Based on $1 Starting Point
Celgene’s abiltiy to create book value at a rate far superior to any of its competitors is a highly beneficial characterisitic in the company, as the more book value Celgene creates, the less investors will be forced to pay for future earnings. Celgene converts $1.00 of book value in 2010 into $2.09 of book value in 2014. Johnson and Johnson, Amgen, and Bristol-Myers Squibb all fail to turn $1.00 of book value in 2010 into at least $1.50 of book value in 2014. Celgene is the clear cut champion of the industry in terms if growing book value.
The Pomalidomide Factor
Most pharmaceutical companies have one drug in their pipeline that will storm the world and fulfill a gaping hole in the market. Celgene’s next blockbuster drug is known as pomalidomide, and is being filed to the U.S. Food and Drug Administration as a treatment for relapsed and refractory multiple myeloma. According to the Dana-Farber Cancer Institute, “Relapsed and refractory multiple myeloma (MM) constitutes a specific and unmet medical need. Median survival ranges from as little as 6 to 9 months, and responses to treatment are characteristically short. Patients with relapsed/refractory disease are defined as those who, having achieved minor response or better, relapse and then progress while on salvage therapy, or experience progression within 60 days of their last therapy.
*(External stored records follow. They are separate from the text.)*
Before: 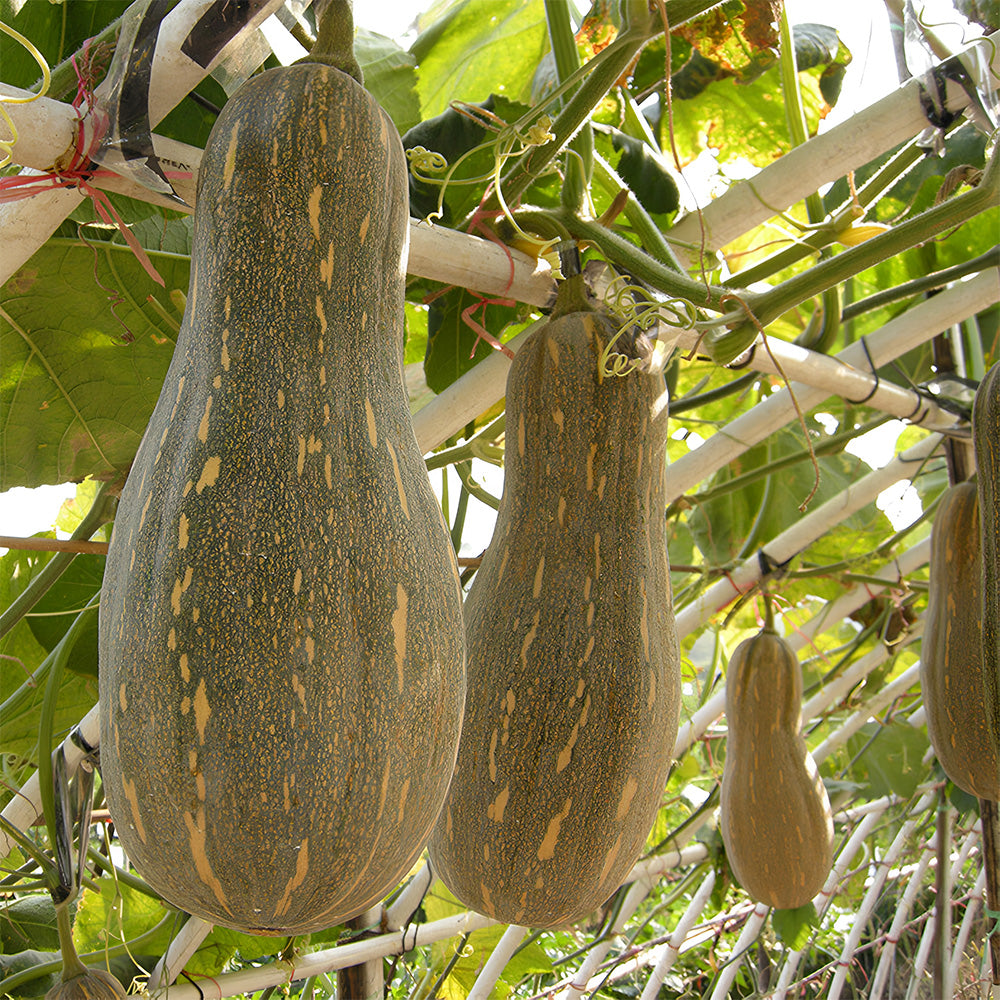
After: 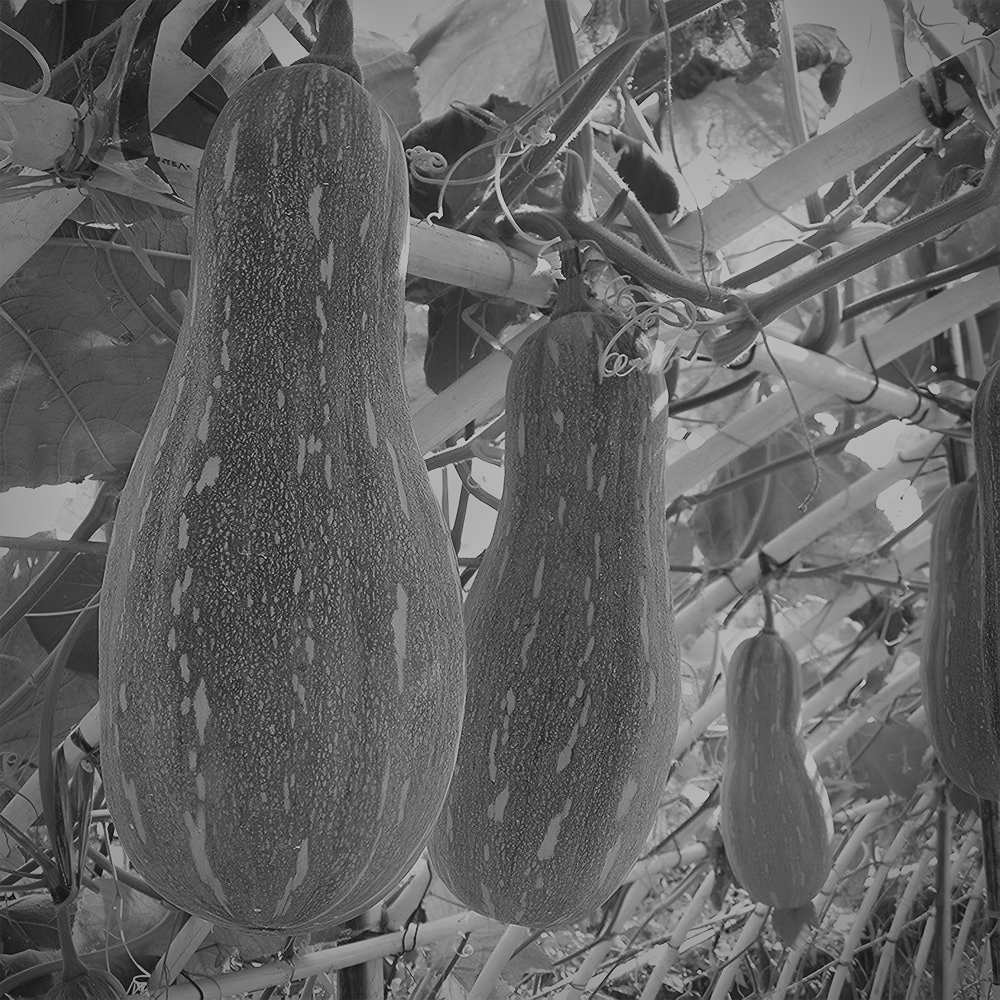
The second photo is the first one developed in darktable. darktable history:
local contrast: detail 70%
sharpen: radius 1, threshold 1
color balance rgb: perceptual saturation grading › global saturation 20%, global vibrance 20%
vignetting: automatic ratio true
contrast brightness saturation: contrast 0.16, saturation 0.32
monochrome: a 79.32, b 81.83, size 1.1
In the era prior to the development of novel biologically based therapies for MM, relapse from successive treatment regimens resulted in progressively shorter response durations, which typically reflected emerging drug resistance, as well as changes in disease biology within each patient, with tumor cells expressing a more aggressive phenotype, higher proliferative fraction and lower apoptotic rates. Both bortezomid- and lenalidomide-based therapies are expecially active, with bortezomib in particular being shown to provide a platform for combinations able to overcome resistance in this setting. The addition of novel and conventional agents to the treatment backbone of lenalidomide, thalidomide, and bortezomib are areas of active study, with participation in clincial trials a clear priority for such patients. Clinical challenges in the relapsed/refractory population include light chain and IgA isotype, renal failure, extramedullary disease, hyposecretory myeloma, and advanced bone disease.” This displays the incredible cavernous hole in the market for a drug that can treat this horrible disease. Celgene’s management is extremely excited about the future of pomalidomide, as the chief execeutive officer of Celgene, Robert Hugin, expects pommalidomide to be Celgene’s next “blockbuster”, which indicates Hugin expects pomalidomide to produce sales of at least $1 billion. Pomalidomide is still yet to be approved by the FDA, but is heavily expected to be approved by the end of 2012 or the beginning of 2013, and when approved, will become a huge source of revenue for Celgene.
The Foolish Bottom Line
The pharmaceutical industry can sometimes turn into a wild rollarcoaster ride, rising and falling with every statement the FDA releases, but Celgene is highly diversified, with a wide array of drugs. Celgene’s next huge source of revenue is highly anticipated to be derived from pomalidomide, a drug expected to reach well over $1 billion in sales. Celgene’s growth in earnings per share and book value both point to the fact that Celgene’s future will become brighter than its past. Celgene’s incredible growth and blockbuster drug will fuel its long-term upward move, making its investors healthy and wealthy.